__Exercise details__
In full and without alteration, transcribe the listing.

__Dataset records__
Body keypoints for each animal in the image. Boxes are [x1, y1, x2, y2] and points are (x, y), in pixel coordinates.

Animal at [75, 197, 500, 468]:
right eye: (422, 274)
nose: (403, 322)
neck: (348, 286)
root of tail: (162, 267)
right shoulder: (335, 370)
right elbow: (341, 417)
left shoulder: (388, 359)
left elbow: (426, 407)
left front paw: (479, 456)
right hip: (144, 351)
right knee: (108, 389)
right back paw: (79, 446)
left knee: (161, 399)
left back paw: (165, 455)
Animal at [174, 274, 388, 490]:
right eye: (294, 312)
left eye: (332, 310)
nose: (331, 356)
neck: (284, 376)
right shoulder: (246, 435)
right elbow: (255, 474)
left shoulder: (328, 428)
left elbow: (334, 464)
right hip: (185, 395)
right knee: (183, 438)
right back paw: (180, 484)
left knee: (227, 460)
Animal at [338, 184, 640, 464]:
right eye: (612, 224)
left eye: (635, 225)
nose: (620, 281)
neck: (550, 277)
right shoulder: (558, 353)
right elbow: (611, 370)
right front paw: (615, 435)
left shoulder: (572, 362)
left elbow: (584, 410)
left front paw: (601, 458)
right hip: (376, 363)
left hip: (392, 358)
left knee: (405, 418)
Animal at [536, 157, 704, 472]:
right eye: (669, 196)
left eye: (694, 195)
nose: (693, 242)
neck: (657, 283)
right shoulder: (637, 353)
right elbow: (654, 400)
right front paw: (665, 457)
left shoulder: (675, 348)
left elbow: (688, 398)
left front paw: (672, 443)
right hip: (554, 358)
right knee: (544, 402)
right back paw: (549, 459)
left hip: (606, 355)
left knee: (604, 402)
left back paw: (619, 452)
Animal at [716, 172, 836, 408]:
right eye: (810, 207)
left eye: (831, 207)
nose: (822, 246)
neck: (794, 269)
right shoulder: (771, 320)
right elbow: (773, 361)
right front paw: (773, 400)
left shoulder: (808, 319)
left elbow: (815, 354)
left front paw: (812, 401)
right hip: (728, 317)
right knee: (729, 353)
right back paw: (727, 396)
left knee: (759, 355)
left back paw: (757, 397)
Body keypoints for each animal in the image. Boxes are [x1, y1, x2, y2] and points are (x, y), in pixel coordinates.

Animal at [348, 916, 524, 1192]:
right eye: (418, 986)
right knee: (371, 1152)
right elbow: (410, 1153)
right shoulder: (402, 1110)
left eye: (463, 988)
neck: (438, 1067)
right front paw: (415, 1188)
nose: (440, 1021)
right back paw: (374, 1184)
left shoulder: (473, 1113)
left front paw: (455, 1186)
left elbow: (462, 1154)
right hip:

__Result of this exercise__
Body keypoints for each animal in the image. Boxes are [x1, y1, x2, y2] and points are (x, y), in pixel coordinates.

Animal at [75, 197, 500, 468]:
right eye: (422, 274)
nose: (403, 322)
neck: (348, 286)
root of tail: (162, 267)
right shoulder: (335, 370)
right elbow: (341, 417)
left shoulder: (388, 359)
left elbow: (426, 407)
left front paw: (479, 456)
right hip: (144, 351)
right knee: (108, 389)
right back paw: (79, 446)
left knee: (161, 399)
left back paw: (165, 455)
Animal at [174, 274, 388, 490]:
right eye: (294, 312)
left eye: (332, 310)
nose: (331, 356)
neck: (284, 376)
right shoulder: (246, 435)
right elbow: (255, 474)
left shoulder: (328, 428)
left elbow: (334, 464)
right hip: (185, 395)
right knee: (183, 438)
right back paw: (180, 484)
left knee: (227, 460)
Animal at [338, 184, 640, 464]:
right eye: (612, 224)
left eye: (635, 225)
nose: (620, 281)
neck: (550, 277)
right shoulder: (558, 353)
right elbow: (611, 370)
right front paw: (615, 435)
left shoulder: (572, 362)
left elbow: (584, 410)
left front paw: (601, 458)
right hip: (376, 363)
left hip: (392, 358)
left knee: (405, 418)
Animal at [536, 157, 704, 472]:
right eye: (669, 196)
left eye: (694, 195)
nose: (693, 242)
neck: (657, 283)
right shoulder: (637, 353)
right elbow: (654, 400)
right front paw: (665, 457)
left shoulder: (675, 348)
left elbow: (688, 398)
left front paw: (672, 443)
right hip: (554, 358)
right knee: (544, 402)
right back paw: (549, 459)
left hip: (606, 355)
left knee: (604, 402)
left back paw: (619, 452)
Animal at [716, 172, 836, 408]:
right eye: (810, 207)
left eye: (831, 207)
nose: (822, 246)
neck: (794, 269)
right shoulder: (771, 320)
right elbow: (773, 361)
right front paw: (773, 400)
left shoulder: (808, 319)
left elbow: (815, 354)
left front paw: (812, 401)
right hip: (728, 317)
right knee: (729, 353)
right back paw: (727, 396)
left knee: (759, 355)
left back paw: (757, 397)
Body keypoints for each animal in the image. Boxes are [x1, y1, x2, y2] and points are (x, y), in pixel coordinates.

Animal at [348, 916, 524, 1192]:
right eye: (418, 986)
right knee: (371, 1152)
right elbow: (410, 1153)
right shoulder: (402, 1110)
left eye: (463, 988)
neck: (438, 1067)
right front paw: (415, 1188)
nose: (440, 1021)
right back paw: (374, 1184)
left shoulder: (473, 1113)
left front paw: (455, 1186)
left elbow: (462, 1154)
right hip:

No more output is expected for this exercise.